I would encourage you to check out my long blog post on this at Greater Democracy

slothsinabox said...

turfgrrl---GREAT analogy! You're in so many way so very RIGHT about the likenesses between pamphleteering and blogging. Perhaps, then, the "Neo-romantic" (thanks Aldon) movement I've been espousing is really a hybrid species?

I would say, however, that an important distinction is this:

Often, thinkers such as you've cited had person-to-person contact with one another (I think), and discussed their theories face to face in the very early stages of their philosophizing. In doing so, in thoroughly chewing on issues and ideas BEFORE they were published, other parties might weigh in and temper personal theories.

Blogging is a little more immediate. Now, this isn't to say that bloggers don't talk to other smart people before they write, but I think you'll find that they're more likely to shoot off-the-cuff ideas into space than any 18th (or 17th) century thinker would've been. Thanks to blogs we can publish our instantenous thoughts instantaneously, without vetting, without discussion--so that INITIAL discussion--that pre-writing exercise--in which the likes of Rousseau and his contemporaries might have engaged, is saved indelibly (though perhaps packed into the annals of the cyberworld) whether or not it's biased, racist, incriminating or plain dumb. I'm sure discussions the Thinkers had behind closed doors were incendiary and controversial--the difference was they were (partially) undocumentable occurrences. That initial discussion phase existing being extant in print because of blogs changes all that.

So I guess what I'm saying is that, ultimately, I think your point is fantastic, but I still hold that blogging bears more similarities to a Romantic exercise as it puts trust in the hands of the individual and his good thought even before an initial vetting conversation of intellectual equals is begun.

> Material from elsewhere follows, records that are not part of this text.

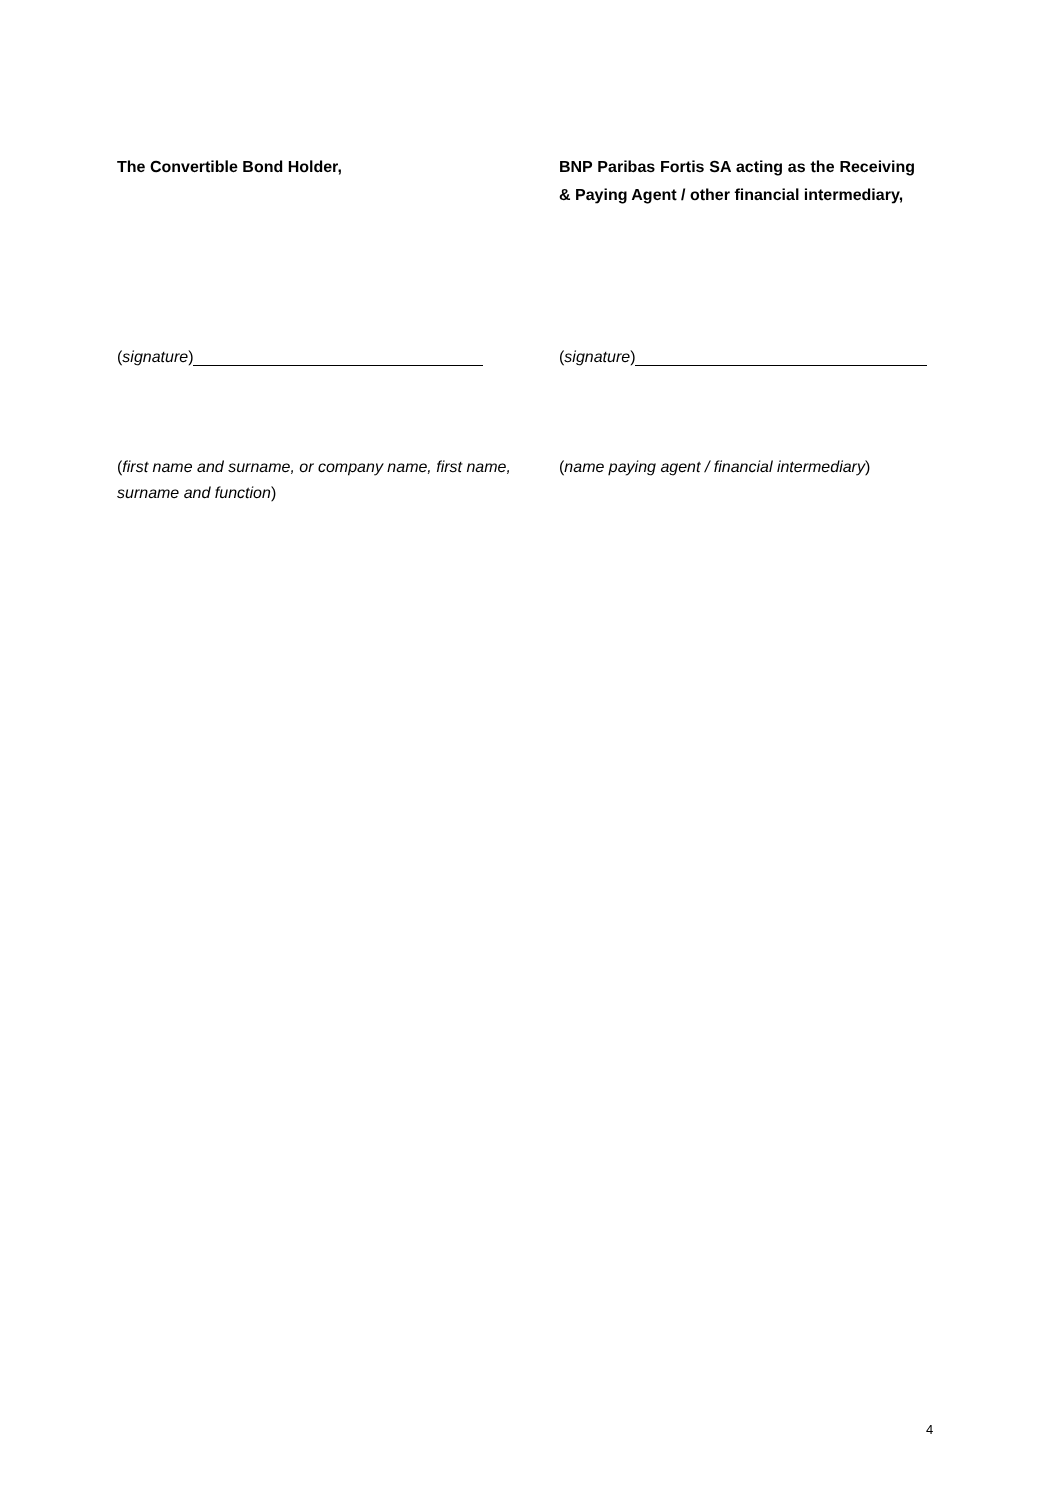The Convertible Bond Holder,
BNP Paribas Fortis SA acting as the Receiving & Paying Agent / other financial intermediary,
(signature) (signature)
(first name and surname, or company name, first name, surname and function)
(name paying agent / financial intermediary)
4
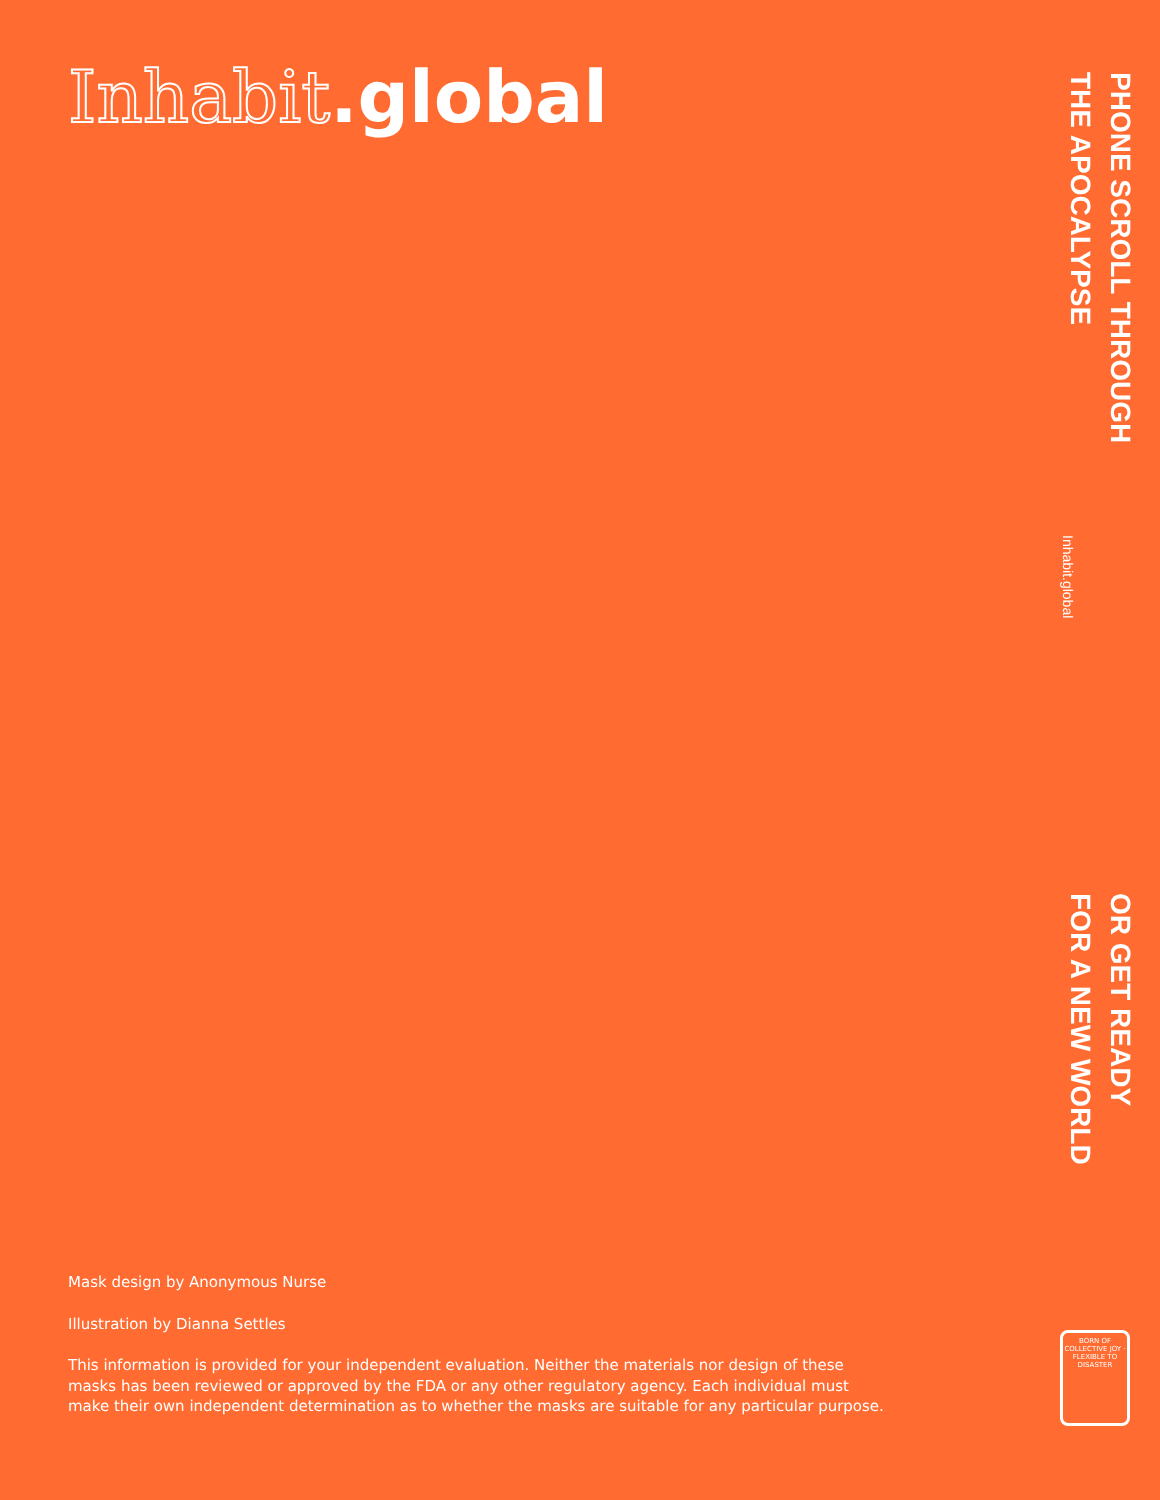Inhabit.global
PHONE SCROLL THROUGH
THE APOCALYPSE
Inhabit.global
OR GET READY
FOR A NEW WORLD
Mask design by Anonymous Nurse
Illustration by Dianna Settles
This information is provided for your independent evaluation. Neither the materials nor design of these masks has been reviewed or approved by the FDA or any other regulatory agency. Each individual must make their own independent determination as to whether the masks are suitable for any particular purpose.
BORN OF COLLECTIVE JOY · FLEXIBLE TO DISASTER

Oh man. I think I just talked myself in a circle. I need to think about this a little more--another post to come when I'm not working on my thesis!

Also--thanks for your links and the shout, Aldon. You've got some really valuable stuff to say, too, to which I'd like to respond ASAP.

Beau said...

I must be brief, but I'd argue that the comparison to pamphleteers is apt. Due to their being little or no barrier for publishing in the digital age, I'd say that the "pre-publication" discussions amongst pamphleteers now takes place online.

If what I write is good, my fellow "pamphleteers" will swipe it, link to it, and/or otherwise promote it. If it isn't, my ideas die a lonely death in cyberspace. This presumes that I've established myself with other bloggers (which I have) in order for them to know I'm part of the discussion.

Though I'm not paid to think, I am eternally grateful to you for starting this discussion.